Atribui-se a presença significativa das memórias de escola na modelagem da identidade docente dos sujeitos. Portugal (2013, p. 49) concluiu em sua tese que “a gente não ensina o que não experienciou e vivenciou. Não é possível ensinar o que não se sabe. Assim, fica evidente que os professores reproduziam nas suas práticas docentes as experiências vividas na discência”. A trajetória de escolarização produz um imaginário docente por meio de modelos e exemplos de práticas. Práticas estas que trazem em seu bojo a naturalização do empirismo, da pedagogia diretiva e da Geografia Tradicional predominantemente. Outras práticas que se aproximam de uma corrente construtivista e de uma Geografia Crítica e/ou Humanista não são comumente vivenciadas pelos licenciados, fazendo com que nas situações concretas de ensino resgatem em suas memórias os modelos que já experienciaram de docência, mesmo que na condição de alunos.

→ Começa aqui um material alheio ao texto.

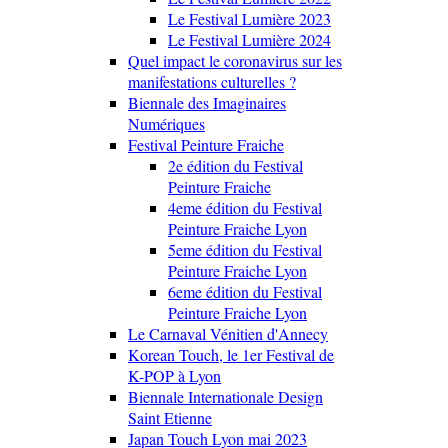
Le Festival Lumière 2023
Le Festival Lumière 2024
Quel impact le coronavirus sur les
manifestations culturelles ?
Biennale des Imaginaires
Numériques
Festival Peinture Fraiche
2e édition du Festival
Peinture Fraiche
4eme édition du Festival
Peinture Fraiche Lyon
5eme édition du Festival
Peinture Fraiche Lyon
6eme édition du Festival
Peinture Fraiche Lyon
Le Carnaval Vénitien d'Annecy
Korean Touch, le 1er Festival de
K-POP à Lyon
Biennale Internationale Design
Saint Etienne
Japan Touch Lyon mai 2023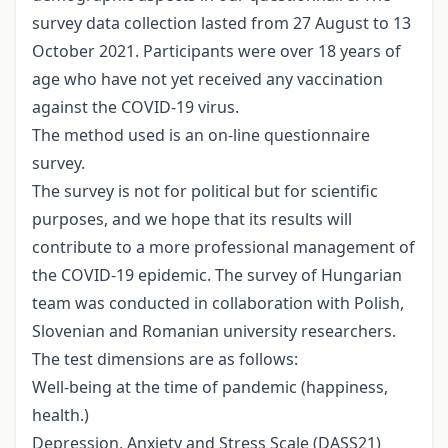
survey data collection lasted from 27 August to 13
October 2021. Participants were over 18 years of
age who have not yet received any vaccination
against the COVID-19 virus.
The method used is an on-line questionnaire
survey.
The survey is not for political but for scientific
purposes, and we hope that its results will
contribute to a more professional management of
the COVID-19 epidemic. The survey of Hungarian
team was conducted in collaboration with Polish,
Slovenian and Romanian university researchers.
The test dimensions are as follows:
Well-being at the time of pandemic (happiness,
health.)
Depression, Anxiety and Stress Scale (DASS21)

Considerar a trajetória de escolarização, a qual abrange memórias influenciadoras nas concepções e práticas docentes, torna-se de suma relevância nos cursos de licenciatura. Se a formação inicial compreende o primeiro momento em que os futuros professores pensarão a profissão racionalmente por meio de conhecimentos científicos, é imprescindível que as representações anteriores sejam debatidas à luz dos referenciais teóricos. Para tanto, o método (auto)biográfico pode ser inserido na formação inicial com vistas a revelar tais representações por meio de narrativas (auto)biográficas dos sujeitos que expõem suas histórias de vida. Assim, a formação docente pode ser entendida como um conjunto de itinerários (vida, formação e profissão) percorridos pelos professores ao longo da existência.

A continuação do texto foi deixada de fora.